Silver dropped the washcloth back into the flowered bowl. “You ain’t dying,” she said, too loudly in the quiet room. “All you need is medicine. I’ll see if I can find something here.”
“No,” Annie Clyde said. “Stay with me.”
Silver felt the prick of tears. She felt all the years she had lived alone, every stick of wood she had chopped and pail of water she had toted, every winter she had lasted through, every night with the woods pressing in around the weak flicker of her light. “Close your eyes,” she said.
When Annie Clyde obeyed Silver hurried down the stairs, taking the lamp with her into the kitchen.

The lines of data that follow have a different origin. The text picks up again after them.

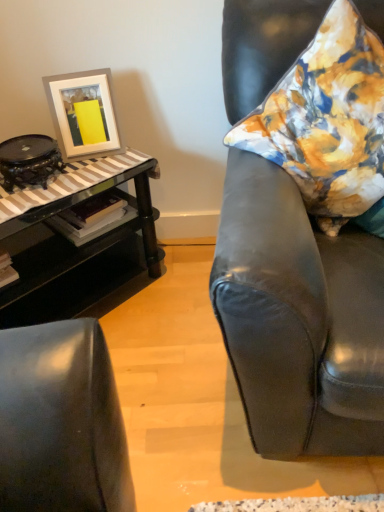
Identify the location of free space above black glass table at left (from a real-world perspective). This screenshot has width=384, height=512. (71, 177).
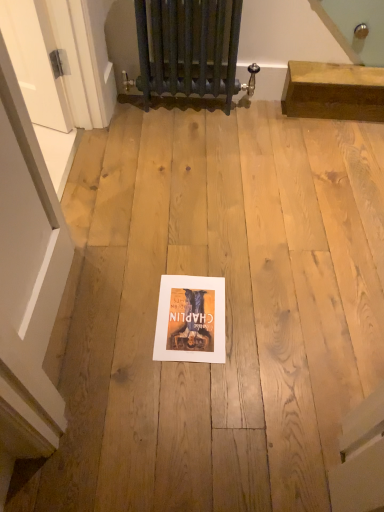
Where is `free space in front of matte paper postcard at center`? free space in front of matte paper postcard at center is located at coordinates (188, 385).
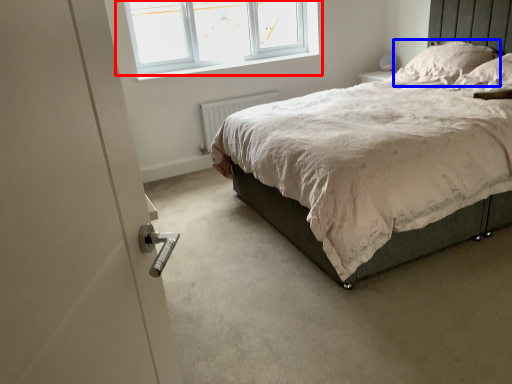
Question: Which object is further to the camera taking this photo, window (highlighted by a red box) or pillow (highlighted by a blue box)?

Choices:
 (A) window
 (B) pillow

Answer: (A)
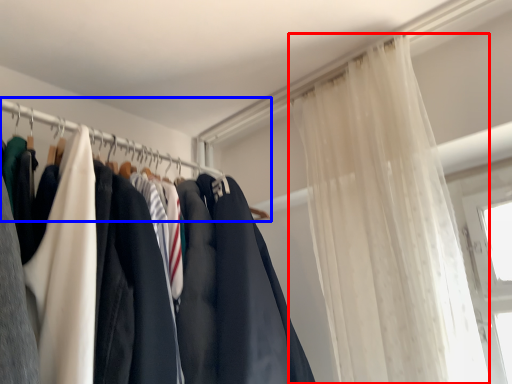
Question: Which point is further to the camera, curtain (highlighted by a red box) or clothesline (highlighted by a blue box)?

Choices:
 (A) curtain
 (B) clothesline

Answer: (B)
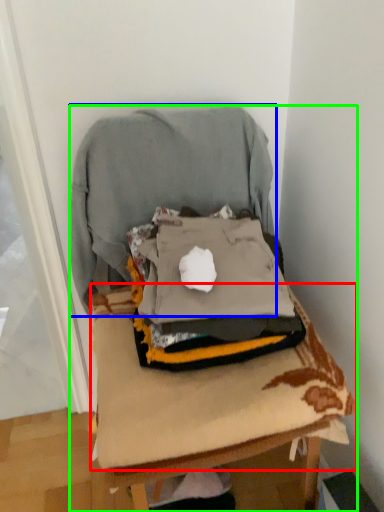
Question: Considering the real-world distances, which object is farthest from sheet (highlighted by a red box)? sweatshirt (highlighted by a blue box) or furniture (highlighted by a green box)?

Choices:
 (A) sweatshirt
 (B) furniture

Answer: (A)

In there the walls were sooty from the woodstove, the mildewed curtains hanging limp. She found nothing much in the larder besides a sack of meal and a stack of newspapers for lighting cook fires. She flung open the cupboard doors, loose on their rusty hinges. Finally she yanked back the skirt under the sink basin and found what she had been rummaging for. An old bootleg jar of her own chartered whiskey, half gone from many seasons of treating croups and fevers. She remembered this batch by the beryl-colored glass. Dandelion, horsetail, nettle and birch leaves. She went back upstairs with the lamp in one hand and the medicine in the other, the risers groaning under her shoes. She paused in the doorway watching Annie Clyde breathe. She was reminded too much of the night Mary died, when she came into this same room with her teeth rattling in the February cold. Only now it was too hot. She put down the lamp on the bedside table and opened the window. Then she went to the bed and sat on the edge. “Here,” she said, propping the back of Annie Clyde’s head to let her drink. “Take you a few sups of this.”
Annie Clyde grimaced but didn’t protest, although the whiskey was strong. At Silver’s urging, she took several long gulps before falling back on the pillows. As Annie Clyde rested Silver listened to the weather outside. Studying her own distorted reflection in the windowpanes she began to talk, not knowing at first what would come out. “I won’t ask you to forgive me,” she said. “For none of this.” She stole a glance at Annie Clyde. The girl’s eyes were open but they seemed unfocused. “I hope you’re listening to me. Because I don’t believe I can tell it twice.”